ASSIGNED TASK |
When the string "linejoin" is part of a line below, that line should be copied.

[Stored data]
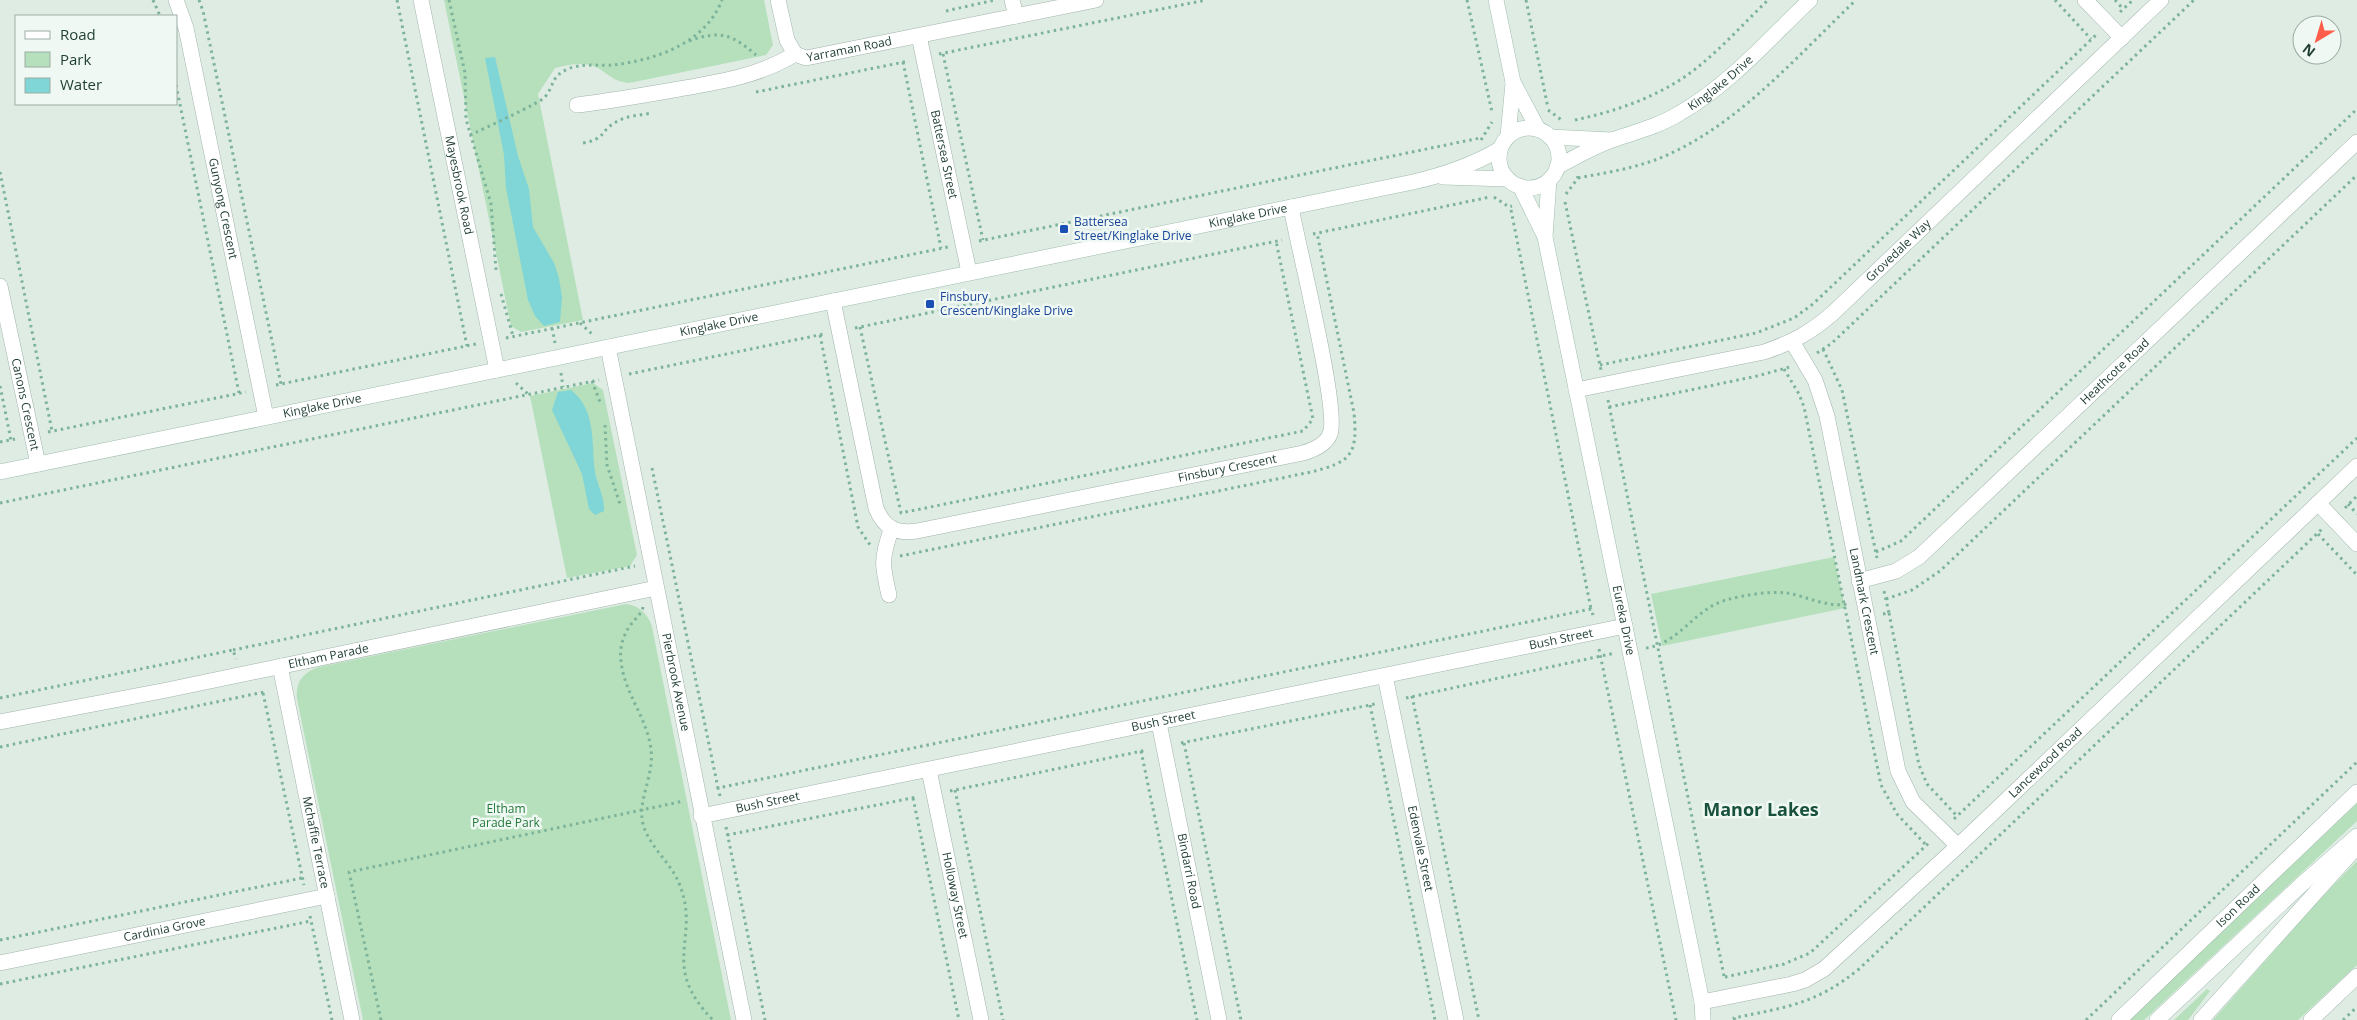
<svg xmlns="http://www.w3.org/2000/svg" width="2357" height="1020" font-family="'Open Sans',sans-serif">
  <rect width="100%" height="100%" fill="#dfece4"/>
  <!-- green -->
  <g fill="#b5e0bb">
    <path d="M444 0H764L773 45 766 55 629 83C615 82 609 75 598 68 584 61 569 65 555 68L538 94 583 320 521 332 511 326Z"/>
    <path d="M593 383 603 390 637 555 630 566 567 578 530 396Z"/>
    <path d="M1834 557 1845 608 1662 646 1651 594Z"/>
    <path d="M626 604C640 606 648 614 652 627L731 1020H363L297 699C295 681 304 672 319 667Z"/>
    <path d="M2357 803V821L2144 1020H2128Z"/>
    <path d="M2357 861V965L2298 1020H2213L2320 899Z"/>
    <path d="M2207 989 2210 991 2188 1020H2174Z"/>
  </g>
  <!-- water -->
  <g fill="#80d5d7">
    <path d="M495 57 518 156 529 189 533 227 554 263 559 278 562 297 560 322 544 326 535 316 528 300 506 188 504 155 485 58Z"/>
    <path d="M571 390C597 411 591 442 595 472 597 484 603 494 604 506V511L595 515 589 509 582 474 552 410 558 392Z"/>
  </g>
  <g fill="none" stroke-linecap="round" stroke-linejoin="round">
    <!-- street casing -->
    <g stroke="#a1b4ab" stroke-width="16">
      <g id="street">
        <path id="s1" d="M176 0 186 28 266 417"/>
        <path id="s2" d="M421 0 497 370"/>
        <path d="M778 0 787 40 795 54"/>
        <path d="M1012 0 1016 16"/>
        <path d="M2085 0 2122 38"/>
        <path id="s3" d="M919 36 969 272"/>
        <path id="s4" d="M577 105C611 101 645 95 679 89 720 82 759 76 795 54L806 58 1096 0"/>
        <path id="s5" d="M0 286 38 464"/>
        <path id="s6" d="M833 301 876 508C884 528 896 534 917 531L1303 453C1313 450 1326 445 1330 434 1340 412 1297 242 1291 207"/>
        <path id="s7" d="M1793 343 1815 380 1827 416 1898 771 1913 802 1958 846"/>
        <path id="s8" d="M608 347 744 1020"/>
        <path id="s9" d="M1576 390 1764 352C1793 342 1810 333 1833 313L2161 0"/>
        <path d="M2318 503 2357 544"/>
        <path id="s10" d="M1859 581 1896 571 1919 557 2357 142"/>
        <path d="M889 595C882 565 881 559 891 530"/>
        <path id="s11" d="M280 666 352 1020"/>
        <path id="s12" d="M1385 676 1456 1020"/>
        <path id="s13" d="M0 722 167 690 656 588"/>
        <path id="s14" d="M1159 723 1219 1020"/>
        <path id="s15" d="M929 770 981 1020"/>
        <path id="s16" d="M701 816 1625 626"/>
        <path id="s17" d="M0 963 327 896"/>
        <path id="s18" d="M1702 1002 1792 984 1805 980 1824 969 1958 846 2357 466"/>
        <path id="s19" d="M2119 1020 2357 792"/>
        <path d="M2311 1020 2357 976"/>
      </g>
    </g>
    <!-- secondary casing -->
    <g stroke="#9fbcae" stroke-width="16">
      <g id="secondary">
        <path d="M1496 0 1513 82 1538 129"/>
        <circle cx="1529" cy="158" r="30"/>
        <path d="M1508 136 1513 83"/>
        <path d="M1550 137 1611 140"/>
        <path id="s20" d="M1557 167C1575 157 1593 147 1612 140 1635 132 1659 126 1680 113 1729 85 1769 39 1810 0"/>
        <path d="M1443 177 1508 179"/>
        <path id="s21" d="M1520 186 1545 237 1702 1002 1703 1020"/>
        <path d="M1545 236 1549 180"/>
        <path id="s22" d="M0 472 1413 182C1444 175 1473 165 1500 149"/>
        <path d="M2157 1020 2302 884 2357 836"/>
        <path d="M2201 1020 2353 851"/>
      </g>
    </g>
    <!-- path -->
    <g stroke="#7cb39a" stroke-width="3" stroke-dasharray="2.5 4" stroke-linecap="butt">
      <path d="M153 0 160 16"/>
      <path d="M199 0 203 11 281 384"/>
      <path d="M397 0 467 346"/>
      <path d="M449 0 465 73 466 119 491 204 496 270"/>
      <path d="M1467 0 1492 112"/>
      <path d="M1526 0 1548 108"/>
      <path d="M2055 0 2091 39"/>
      <path d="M2115 0 2123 9"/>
      <path d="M946 11 995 0"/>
      <path d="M2120 12 2133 0"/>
      <path d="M689 41C720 30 732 34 756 55"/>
      <path d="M939 54 1206 0"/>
      <path d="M943 54 983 240"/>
      <path d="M903 62 941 248"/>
      <path d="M176 85 239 393"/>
      <path d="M756 92 909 61"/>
      <path d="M1548 110 1563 121"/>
      <path d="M1575 120C1613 112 1651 99 1683 78 1714 57 1741 26 1768 0"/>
      <path d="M470 135C481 130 540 103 545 97 555 85 550 77 568 69 581 63 599 66 613 65 655 60 705 44 722 0"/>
      <path d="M1481 140 1492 122"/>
      <path d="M583 143C606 139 600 131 616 122 625 116 641 115 652 113"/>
      <path d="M0 172 52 431"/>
      <path d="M1578 178C1604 173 1630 169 1655 160 1734 130 1796 57 1856 0"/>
      <path d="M1566 194 1578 178 1577 175"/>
      <path d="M1494 197 1509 207 1512 206"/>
      <path d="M1565 202 1601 370"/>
      <path d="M1511 210 1591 609"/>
      <path d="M1313 234 1490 197"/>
      <path d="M979 241 1480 138"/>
      <path d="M501 294 513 336"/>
      <path d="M580 323 592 334"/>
      <path d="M860 327 901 513 1303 431 1313 419 1276 241"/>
      <path d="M552 328 555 343"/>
      <path d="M855 328 1282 240"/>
      <path d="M820 335 858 527 870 545"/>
      <path d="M506 338 948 247"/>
      <path d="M1823 349 1842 390 1877 558"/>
      <path d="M1817 353 1832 343 2194 0"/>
      <path d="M1600 365 1756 333 1794 318 1813 304 2096 35"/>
      <path d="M1784 369 1799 394 1804 407 1881 785 1897 814 1926 845"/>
      <path d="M561 373 563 387"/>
      <path d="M629 374 824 334"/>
      <path d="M592 381 600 402"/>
      <path d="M516 383 528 394"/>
      <path d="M276 385 476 344"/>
      <path d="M0 386 11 440"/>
      <path d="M1608 400 1724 976"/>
      <path d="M1609 407 1757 376 1790 367"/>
      <path d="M605 425 607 465 620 504"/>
      <path d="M48 432 246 392"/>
      <path d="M0 442 15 439"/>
      <path d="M652 468 718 788"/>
      <path d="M0 503 599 380"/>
      <path d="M2348 504 2357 514"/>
      <path d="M2345 508 2357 496"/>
      <path d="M2318 534 2357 575"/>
      <path d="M1876 552 1901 541 2357 109"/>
      <path d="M900 556 1311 472C1351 462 1358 455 1354 413L1317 233"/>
      <path d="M1886 599 1912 590 1940 571 2357 175"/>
      <path d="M643 607C642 613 636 618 632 623 624 633 619 647 621 661 624 693 648 719 651 750 654 774 640 795 642 818 644 842 670 861 679 883 702 939 658 964 713 1020"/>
      <path d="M1889 613 1919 765 1927 784 1957 816"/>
      <path d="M1883 614 1889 613 1884 591"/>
      <path d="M1646 648C1679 644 1694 609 1726 600 1744 595 1769 591 1787 593 1806 596 1828 608 1847 604"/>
      <path d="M1599 649 1676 1020"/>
      <path d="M233 650 635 566"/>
      <path d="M263 693 304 885"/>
      <path d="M1412 696 1479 1020"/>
      <path d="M0 698 233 650 236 659"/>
      <path d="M1406 698 1615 653"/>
      <path d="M1370 705 1435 1020"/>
      <path d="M1181 743 1375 704"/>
      <path d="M1184 743 1241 1020"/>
      <path d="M0 747 264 692"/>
      <path d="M1141 751 1197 1020"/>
      <path d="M955 790 1003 1020"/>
      <path d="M950 791 1147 750"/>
      <path d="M720 796 718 788 1591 609 1593 615"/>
      <path d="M913 798 959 1020"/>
      <path d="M1954 819 2357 438"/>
      <path d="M726 827 765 1020"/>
      <path d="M727 835 917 797"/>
      <path d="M310 916 332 1020"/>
      <path d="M0 940 302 878"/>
      <path d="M1725 977 1784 964 1810 953 1930 842"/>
      <path d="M0 984 311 921"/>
      <path d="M381 1020 349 872 684 801"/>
      <path d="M1735 1020 1734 1018C1787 1007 1816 1004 1859 969L2322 529"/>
      <path d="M2086 1020 2357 762"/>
      <path d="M2343 1020 2357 1007"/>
    </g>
    <!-- street -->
    <use href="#street" stroke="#fff" stroke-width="15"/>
    <!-- secondary -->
    <use href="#secondary" stroke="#fff" stroke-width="15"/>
  </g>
  <!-- markers -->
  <g fill="#1a4fb4" stroke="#eff8f3" stroke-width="2">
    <rect x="1059" y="224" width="10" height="10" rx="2.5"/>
    <rect x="925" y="299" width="10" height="10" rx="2.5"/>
  </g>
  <g text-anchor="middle" stroke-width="5" stroke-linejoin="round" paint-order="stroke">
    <!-- street labels -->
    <g font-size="12" fill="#1e3d31" stroke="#eff8f3">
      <text dy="4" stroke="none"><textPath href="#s4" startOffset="281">Yarraman Road</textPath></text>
      <text dy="4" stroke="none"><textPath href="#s20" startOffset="185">Kinglake Drive</textPath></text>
      <text dy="4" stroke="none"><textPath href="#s3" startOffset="121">Battersea Street</textPath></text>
      <text dy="4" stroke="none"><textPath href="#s2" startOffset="189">Mayesbrook Road</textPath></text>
      <text dy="4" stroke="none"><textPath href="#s1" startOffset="214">Gunyong Crescent</textPath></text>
      <text dy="4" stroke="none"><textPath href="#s22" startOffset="1274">Kinglake Drive</textPath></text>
      <text dy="4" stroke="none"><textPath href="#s9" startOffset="362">Grovedale Way</textPath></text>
      <text dy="4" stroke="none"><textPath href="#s22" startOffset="734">Kinglake Drive</textPath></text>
      <text dy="4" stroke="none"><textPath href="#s10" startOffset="335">Heathcote Road</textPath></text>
      <text dy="4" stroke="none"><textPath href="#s5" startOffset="121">Canons Crescent</textPath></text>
      <text dy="4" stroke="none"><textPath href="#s22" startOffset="329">Kinglake Drive</textPath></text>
      <text dy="4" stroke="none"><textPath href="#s6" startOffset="580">Finsbury Crescent</textPath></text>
      <text dy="4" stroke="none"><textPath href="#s7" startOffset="270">Landmark Crescent</textPath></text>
      <text dy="4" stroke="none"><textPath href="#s21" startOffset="448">Eureka Drive</textPath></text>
      <text dy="4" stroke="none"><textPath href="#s16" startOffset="878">Bush Street</textPath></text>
      <text dy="4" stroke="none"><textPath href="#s13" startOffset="335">Eltham Parade</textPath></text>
      <text dy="4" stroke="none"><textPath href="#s8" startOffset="342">Pierbrook Avenue</textPath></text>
      <text dy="4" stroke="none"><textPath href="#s16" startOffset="472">Bush Street</textPath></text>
      <text dy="4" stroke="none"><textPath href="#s18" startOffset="430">Lancewood Road</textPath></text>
      <text dy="4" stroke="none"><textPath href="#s16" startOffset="68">Bush Street</textPath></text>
      <text dy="4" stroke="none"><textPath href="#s11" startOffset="180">Mchaffie Terrace</textPath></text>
      <text dy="4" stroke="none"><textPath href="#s12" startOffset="176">Edenvale Street</textPath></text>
      <text dy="4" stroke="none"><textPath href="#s14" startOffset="151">Bindarri Road</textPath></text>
      <text dy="4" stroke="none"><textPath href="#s15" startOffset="128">Holloway Street</textPath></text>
      <text dy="4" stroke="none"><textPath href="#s19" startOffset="165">Ison Road</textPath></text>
      <text dy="4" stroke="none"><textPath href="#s17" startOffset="168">Cardinia Grove</textPath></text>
    </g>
    <!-- transit labels -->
    <g font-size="12" fill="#164399" stroke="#eff8f3" text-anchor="start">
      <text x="1074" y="226">Battersea<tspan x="1074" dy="14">Street/Kinglake Drive</tspan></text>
      <text x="940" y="301">Finsbury<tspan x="940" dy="14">Crescent/Kinglake Drive</tspan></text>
    </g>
    <!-- park labels -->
    <g font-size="12" fill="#247839" stroke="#eff8f3">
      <text x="506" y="813">Eltham<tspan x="506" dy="14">Parade Park</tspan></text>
    </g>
    <!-- district labels -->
    <g font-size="18" font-weight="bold" fill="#18513c" stroke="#eff8f3">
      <text x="1761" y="816">Manor Lakes</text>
    </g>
  </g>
  <!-- legend -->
  <rect x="15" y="15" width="162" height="90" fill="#eff8f3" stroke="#9bada5"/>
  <rect x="25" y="31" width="25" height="8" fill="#ffffff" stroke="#9bada5"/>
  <text x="60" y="40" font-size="15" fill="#1e3d31">Road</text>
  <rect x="25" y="52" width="25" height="15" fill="#b5e0bb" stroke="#9bada5"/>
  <text x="60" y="65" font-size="15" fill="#1e3d31">Park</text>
  <rect x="25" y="78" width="25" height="15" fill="#80d5d7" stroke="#9bada5"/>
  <text x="60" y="90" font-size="15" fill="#1e3d31">Water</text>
  <!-- north arrow -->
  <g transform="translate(2317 40) rotate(218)"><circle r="24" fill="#eff8f3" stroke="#9bada5"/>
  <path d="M0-4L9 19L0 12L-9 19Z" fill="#ff5e4a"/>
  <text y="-8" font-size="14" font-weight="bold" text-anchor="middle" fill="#1e3d31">N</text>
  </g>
</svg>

RESPONSE AREA |
  <g fill="none" stroke-linecap="round" stroke-linejoin="round">
  <g text-anchor="middle" stroke-width="5" stroke-linejoin="round" paint-order="stroke">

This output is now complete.